Data consistency is often a very difficult area to tackle and sometimes derails data warehouse projects. For instance, different divisions or business functions within a company may have different definitions of profitability. This does not have to cause problems because each business function may have different metrics regarding profitability from their perspective and position within an enterprise. Recognizing these differences and “labeling” them as different metrics will help you avoid the task of getting everyone to agree on one definition of profit. The key is to have consistent “raw” data and documented business rules. If the data is handled consistently and documented as it is transformed into information, different groups can apply different profitability rules but trace the derivations back to the same “raw” data.
A sample of best practices regarding data standards includes the following:
Develop a data model for you data warehouse, operational data store and data marts. You do not need to develop an enterprise data model at first. In fact, I would suggest that you avoid it unless you have solid management backing, your business does not need any business return on investment and you have a very long time to deliver results. The key reasons for a set of data models are that this establishes a way to communicate and obtain feedback on what you are building, serves as a point of documentation and helps with version control.

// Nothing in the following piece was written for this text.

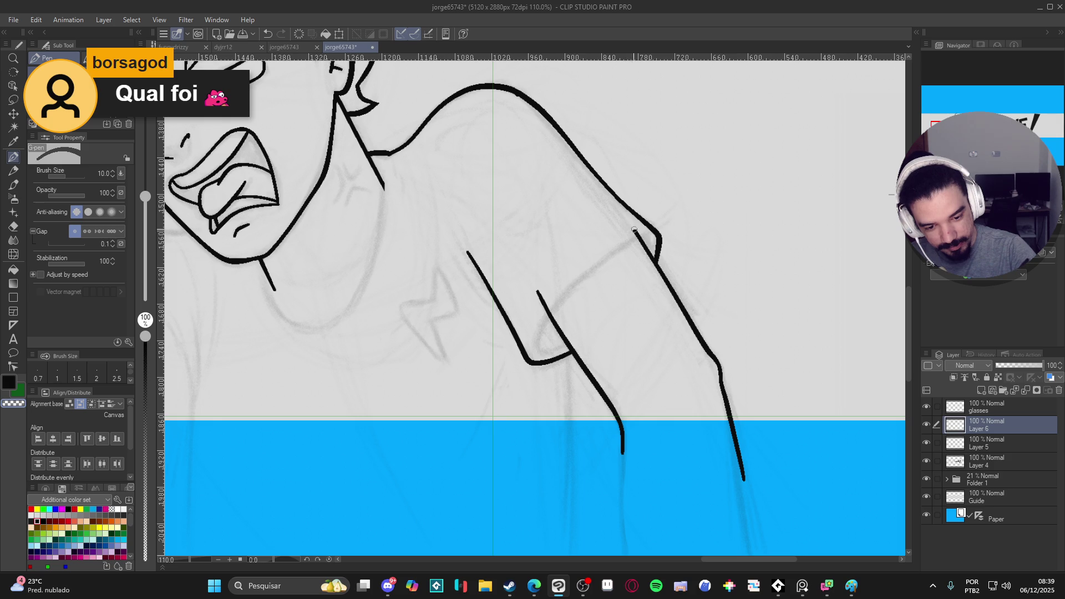
pyautogui.press('ctrl+z')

Develop a data model for your data staging areas and document the processes. A lot of important data integrity, data quality and data transformation work happens within your data staging areas. If you do not model and document the data processing that occurs, how do you achieve the data transparency and consistency that your business needs? Documenting the process should be an easy task if you are using an extract, transform and load (ETL) tool. Creating the data model may not be as straightforward because the data structures are usually created by the ETL developers as they create their code. People may think it will slow their development efforts if they document the processes and data models; however, taking shortcuts is not acceptable in this case.
Define and track data quality metrics and issues. You need to determine how you will measure data quality, working with the business users and understanding how they define data quality. The data quality measures need to be instantiated and enforced in your ETL processing. In addition, create reports or dashboards to track your performance to those measures. You also need to examine the quality of the source systems. Data profiling tools are an effective way to both model and determine the state of the data quality with the systems of record (SOR).
Data cleansing. If applicable to your enterprise, you need to develop the data standardization rules and processes across different source systems. They key is consistency not developing the “perfect” definition. You may be able to use ETL tools to implement your standardization processes, but you might also need to need to investigate additional tools. This is one area where you may need to examine the tools for their capabilities to determine how much data cleansing you can actually implement or afford. Although it is possible to achieve standardization processes for name and address matching as well as householding processes used in the financial industry to associate family members and small businesses, you need to decide if it brings a sufficient return on investment. This is one area where expectations need to be matched with reality.
Data naming and definitions. Your project should have standard enterprise-wide names and abbreviations including industry-specific and company-specific algorithms. These standards can save you time in creating systems, improve communications and reduce maintenance time. In the real world, it’s not unusual to find that other IT systems either did not use a naming convention or each project team created their own. This means that the chances of having all IT systems following one naming convention are limited. If a set of standards exists, use the standards and do not worry about making them perfect. If the standards do not exist, create them quickly and enforce them. Consistency, not perfection, is important in achieving long lasting data quality.
All the latest and greatest tools in the world will not mask poor data quality. The old GIGO (garbage in, garbage out) expression aptly describes what happens to data warehouse and business intelligence projects that do not establish comprehensive data standards. These standards are like meeting building codes, you might be able to get away with violating the rules because no one immediately sees you doing so; however, your actions will come back to bite you in the long run.